In May 2011, Comcast terminated its set-top software development agreement with TiVo -- ending more than six years of work trying to offer the TiVo user interface as an option to customers -- while the MSO agreed to open VOD to users of TiVo Premiere DVRs bought at retail.

According to TiVo, its DVRs access Comcast VOD services via QAM, while the authentication process is handled via IP.

Separately, Comcast is under fire from critics including Netflix and public-interest groups over a similar feature it introduced for Microsoft's Xbox 360.

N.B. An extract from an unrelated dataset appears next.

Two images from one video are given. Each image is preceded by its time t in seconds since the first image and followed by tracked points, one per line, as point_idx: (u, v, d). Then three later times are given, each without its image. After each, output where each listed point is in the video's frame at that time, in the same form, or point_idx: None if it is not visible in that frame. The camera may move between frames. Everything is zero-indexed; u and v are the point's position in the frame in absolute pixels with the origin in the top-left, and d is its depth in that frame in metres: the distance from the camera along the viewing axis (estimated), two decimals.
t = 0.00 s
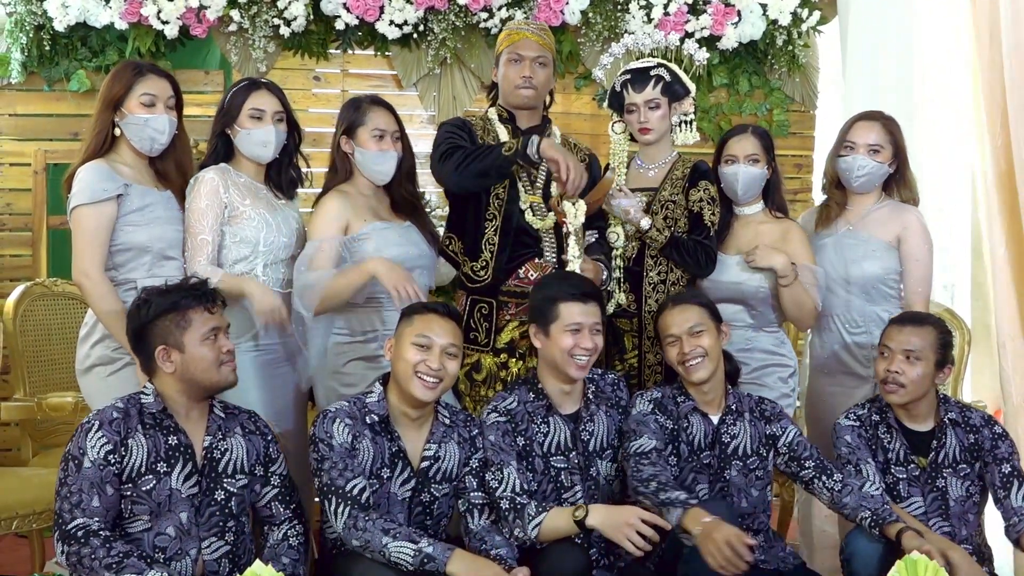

As with Comcast's traditional VOD services, video viewed using the Xfinity app for Xbox does not count toward the MSO's 250-Gigabyte monthly usage cap. Netflix and others complain that because Comcast is transmitting the video over the IP portion of its network, the cable operator should apply the same policies that it does to Internet-delivered video to comply with the FCC's network-neutrality rules.

Meanwhile, TiVo's Zinn noted in the FCC filing that the number of CableCard users -- who access cable TV programming using TiVo DVRs or other devices -- has increased over the last nine months, according to the National Cable & Telecommunications Association.

The NCTA said last month that the nine largest U.S. MSOs have approximately 615,000 standalone CableCards in service, which means fewer than 1.2% of cable subscribers are opting to use the technology. That represents a 6% increase from 582,000 CableCards in service in July 2011.